_Job_: Reproduce the text of every entry below line for line and without alteration, omitting the pictures from your answer.

_Given data_:
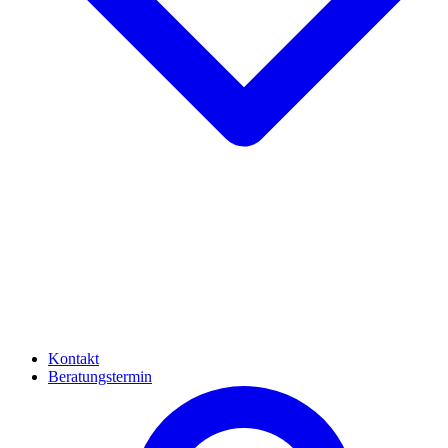
Kontakt
Beratungstermin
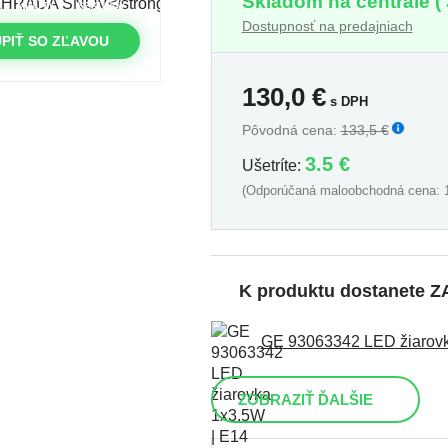
Skladom na centrále ( 
MINÚTY
SEKUNDY
Dostupnosť na predajniach
PIŤ SO ZĽAVOU
130,0
€
s DPH
Pôvodná cena:
133,5 €
3.5 €
Ušetríte:
(Odporúčaná maloobchodná cena: 1
K produktu dostanete
GE 93063342 LED žiarovka
ZOBRAZIŤ ĎALŠIE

_Task response_:
Kontakt
Beratungstermin
Skladom na centrále ( 
MINÚTY
SEKUNDY
Dostupnosť na predajniach
PIŤ SO ZĽAVOU
130,0
€
s DPH
Pôvodná cena:
133,5 €
3.5 €
Ušetríte:
(Odporúčaná maloobchodná cena: 1
K produktu dostanete
GE 93063342 LED žiarovka
ZOBRAZIŤ ĎALŠIE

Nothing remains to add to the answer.